> _Exercise prompt_
Take the lines below beginning at the line that has "Type of Commitment (check all that apply)" and stopping after the line that has "Please describe your", and print them exactly as they are, with no other lines.

(Stored records)
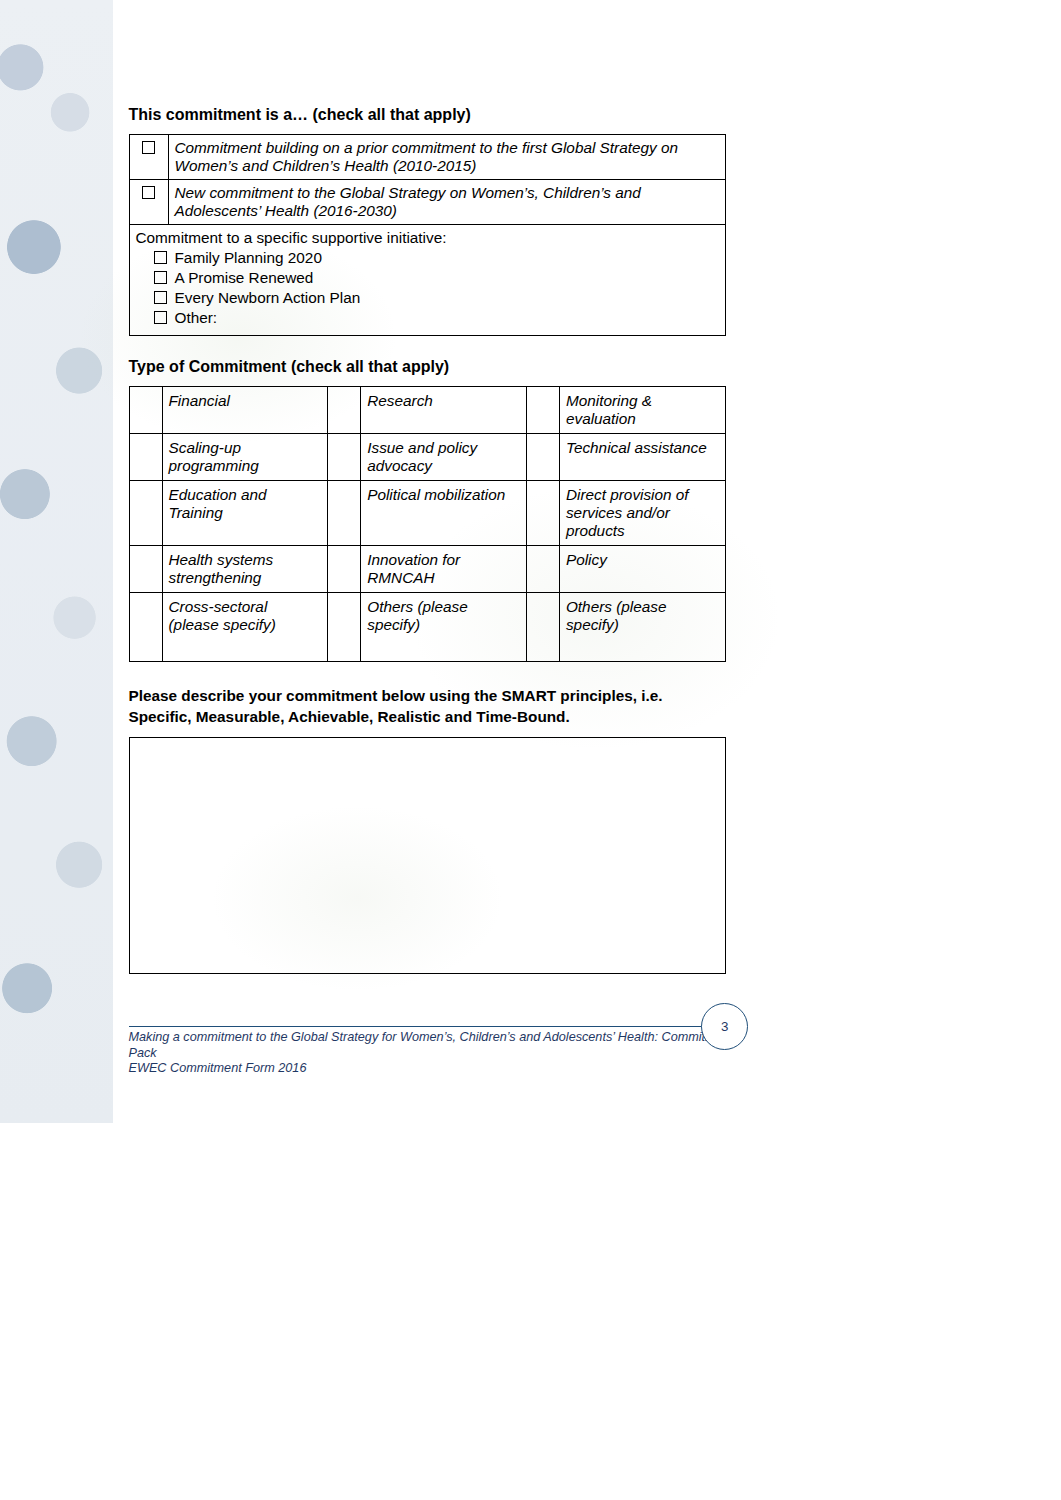This commitment is a… (check all that apply)
| | Commitment building on a prior commitment to the first Global Strategy on Women’s and Children’s Health (2010-2015) |
| | New commitment to the Global Strategy on Women’s, Children’s and Adolescents’ Health (2016-2030) |
| Commitment to a specific supportive initiative: Family Planning 2020 A Promise Renewed Every Newborn Action Plan Other: |
Type of Commitment (check all that apply)
| | Financial | | Research | | Monitoring & evaluation |
| | Scaling-up programming | | Issue and policy advocacy | | Technical assistance |
| | Education and Training | | Political mobilization | | Direct provision of services and/or products |
| | Health systems strengthening | | Innovation for RMNCAH | | Policy |
| | Cross-sectoral (please specify) | | Others (please specify) | | Others (please specify) |
Please describe your commitment below using the SMART principles, i.e. Specific, Measurable, Achievable, Realistic and Time-Bound.
Making a commitment to the Global Strategy for Women’s, Children’s and Adolescents’ Health: Commitments Pack
EWEC Commitment Form 2016
3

> _Answer space_
Type of Commitment (check all that apply)
| | Financial | | Research | | Monitoring & evaluation |
| | Scaling-up programming | | Issue and policy advocacy | | Technical assistance |
| | Education and Training | | Political mobilization | | Direct provision of services and/or products |
| | Health systems strengthening | | Innovation for RMNCAH | | Policy |
| | Cross-sectoral (please specify) | | Others (please specify) | | Others (please specify) |
Please describe your commitment below using the SMART principles, i.e. Specific, Measurable, Achievable, Realistic and Time-Bound.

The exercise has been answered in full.